Frank Graves was in his first season as the Head Coach of the rodeo program at Pearl River Community College when the season was shut down by the NJCAA.
His six athletes had only attended two of the originally scheduled five rodeos before everyone was sent home.
Now they, just like their high school counterparts, are left without any rodeos to compete in. Bryce Graves and Kason Davis are former national champion team ropers who were looking forward to once again competing on the biggest stage.

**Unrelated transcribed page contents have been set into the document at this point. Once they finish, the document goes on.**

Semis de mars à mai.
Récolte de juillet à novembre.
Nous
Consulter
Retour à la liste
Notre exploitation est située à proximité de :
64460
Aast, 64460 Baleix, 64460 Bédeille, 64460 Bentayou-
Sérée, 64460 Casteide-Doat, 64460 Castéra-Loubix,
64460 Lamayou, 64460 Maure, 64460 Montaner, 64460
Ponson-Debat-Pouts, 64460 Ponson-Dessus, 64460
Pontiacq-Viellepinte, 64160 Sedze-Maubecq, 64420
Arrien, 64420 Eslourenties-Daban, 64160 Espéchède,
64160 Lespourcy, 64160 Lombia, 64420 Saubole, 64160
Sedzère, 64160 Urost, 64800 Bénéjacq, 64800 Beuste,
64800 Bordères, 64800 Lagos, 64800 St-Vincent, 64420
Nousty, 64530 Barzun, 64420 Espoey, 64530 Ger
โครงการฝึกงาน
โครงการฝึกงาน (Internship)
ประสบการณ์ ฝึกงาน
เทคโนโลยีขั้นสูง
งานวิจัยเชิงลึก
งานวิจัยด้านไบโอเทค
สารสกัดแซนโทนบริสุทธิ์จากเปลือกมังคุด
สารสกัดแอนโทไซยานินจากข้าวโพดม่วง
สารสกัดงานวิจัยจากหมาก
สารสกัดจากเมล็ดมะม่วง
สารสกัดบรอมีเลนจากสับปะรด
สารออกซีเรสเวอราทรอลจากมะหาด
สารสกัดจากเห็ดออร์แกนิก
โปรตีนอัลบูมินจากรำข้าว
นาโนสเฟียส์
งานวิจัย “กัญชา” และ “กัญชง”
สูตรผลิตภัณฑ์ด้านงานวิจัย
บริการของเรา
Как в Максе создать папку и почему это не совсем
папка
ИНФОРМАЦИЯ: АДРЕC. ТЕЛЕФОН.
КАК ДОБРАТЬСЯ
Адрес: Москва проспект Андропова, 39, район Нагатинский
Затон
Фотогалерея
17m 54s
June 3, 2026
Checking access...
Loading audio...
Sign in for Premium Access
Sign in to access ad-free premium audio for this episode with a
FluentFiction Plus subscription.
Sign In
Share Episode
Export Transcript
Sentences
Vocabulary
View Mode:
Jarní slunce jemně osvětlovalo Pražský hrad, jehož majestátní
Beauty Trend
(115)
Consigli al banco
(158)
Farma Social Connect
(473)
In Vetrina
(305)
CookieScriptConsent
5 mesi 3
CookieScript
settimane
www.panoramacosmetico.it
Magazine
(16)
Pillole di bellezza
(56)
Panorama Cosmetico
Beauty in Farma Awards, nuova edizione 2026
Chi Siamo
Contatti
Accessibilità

Instead they’re continuing to train in hopes of staying sharp for when things return to normal. Graves and Davis both have their own arenas to practice in, so the closure of most public spaces, including the Poplarville arena, hasn’t prevented the two from getting some practice in.
That being said, they make sure to help out other rodeo athletes who may not have the necessary facilities to practice their skills.
“I have a couple buddies who don’t have an arena and say they want to rope somewhere, well if they call me I’ll let them. You have to do what you can to make sure everybody is getting in their work too,” Davis said.
Having the necessary facilities to continue practicing roping has allowed Davis and Graves to block out all the negativity surrounding the Coronavirus. “It’s probably a blessing that I am able to do something that keeps me busy and away from the TVs and look at all the crazy mess going on. Really all I’ve done is worked, roped and fished,” Davis said. The schools closing down and competitions being canceled means that Frank Graves now has to look to the future of his program. Graves said there have been some improvements made to try and draw in more athletes with each passing year, and he’s hoping they pay off. “We’re putting in a horse barn where kids who come (out of town) can bring horses here. We have a practice facility for new kids coming in. We’re just trying to better the program to get more athletes here,” Graves said.